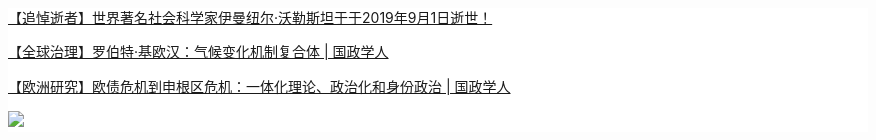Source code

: [【追悼逝者】世界著名社会科学家伊曼纽尔·沃勒斯坦于于2019年9月1日逝世！](http://mp.weixin.qq.com/s?__biz=MzI3MTYzMzE5Mw==&mid=2247490936&idx=1&sn=7d0ce252eee995de9ac9da22b33d0043&chksm=eb3f833edc480a28b3a7d16a84de59aec4bf086cadb77f07ce7c6fcca450cb1fd3e41edcd21c&scene=21#wechat_redirect)  

[【全球治理】罗伯特·基欧汉：气候变化机制复合体 |
国政学人](http://mp.weixin.qq.com/s?__biz=MzI3MTYzMzE5Mw==&mid=2247490951&idx=1&sn=e5f634d77bc3f13f9149d96dc915473e&chksm=eb3f83c1dc480ad7d09b4a8d6536c5f6f35d9d19c37b38e9ab6afc5ea1b2ea61631d6a8242b7&scene=21#wechat_redirect)  

[【欧洲研究】欧债危机到申根区危机：一体化理论、政治化和身份政治 |
国政学人](http://mp.weixin.qq.com/s?__biz=MzI3MTYzMzE5Mw==&mid=2247490962&idx=1&sn=740b8457afcf14c468f9f67153391ad8&chksm=eb3f83d4dc480ac28b688737ab6df05ce886f52dd081512bbfe4465633a117970404af68f882&scene=21#wechat_redirect)  

  

<img src='/images/3027/6.gif' width='554.3' />

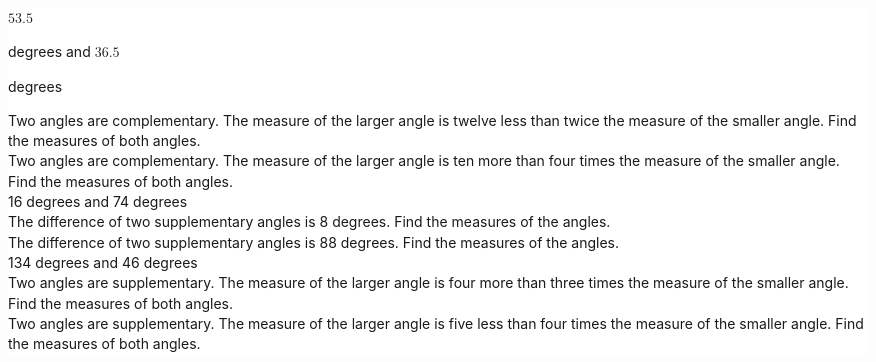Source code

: </div>
<div data-type="solution" class="solution" markdown="1">
<math xmlns="http://www.w3.org/1998/Math/MathML"><mrow><mn>53.5</mn></mrow></math>

 degrees and <math xmlns="http://www.w3.org/1998/Math/MathML"><mrow><mn>36.5</mn></mrow></math>

 degrees

</div>
</div>
<div data-type="exercise" class="exercise">
<div data-type="problem" class="problem" markdown="1">
Two angles are complementary. The measure of the larger angle is twelve less than twice the measure of the smaller angle. Find the measures of both angles.

</div>
</div>
<div data-type="exercise" class="exercise">
<div data-type="problem" class="problem" markdown="1">
Two angles are complementary. The measure of the larger angle is ten more than four times the measure of the smaller angle. Find the measures of both angles.

</div>
<div data-type="solution" class="solution" markdown="1">
16 degrees and 74 degrees

</div>
</div>
<div data-type="exercise" class="exercise">
<div data-type="problem" class="problem" markdown="1">
The difference of two supplementary angles is 8 degrees. Find the measures of the angles.

</div>
</div>
<div data-type="exercise" class="exercise">
<div data-type="problem" class="problem" markdown="1">
The difference of two supplementary angles is 88 degrees. Find the measures of the angles.

</div>
<div data-type="solution" class="solution" markdown="1">
134 degrees and 46 degrees

</div>
</div>
<div data-type="exercise" class="exercise">
<div data-type="problem" class="problem" markdown="1">
Two angles are supplementary. The measure of the larger angle is four more than three times the measure of the smaller angle. Find the measures of both angles.

</div>
</div>
<div data-type="exercise" class="exercise">
<div data-type="problem" class="problem" markdown="1">
Two angles are supplementary. The measure of the larger angle is five less than four times the measure of the smaller angle. Find the measures of both angles.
────────────────────────────────────────
What you should do |
Lines containing "math": tally them across the records above and give the total alone.

Solution for this problem |
2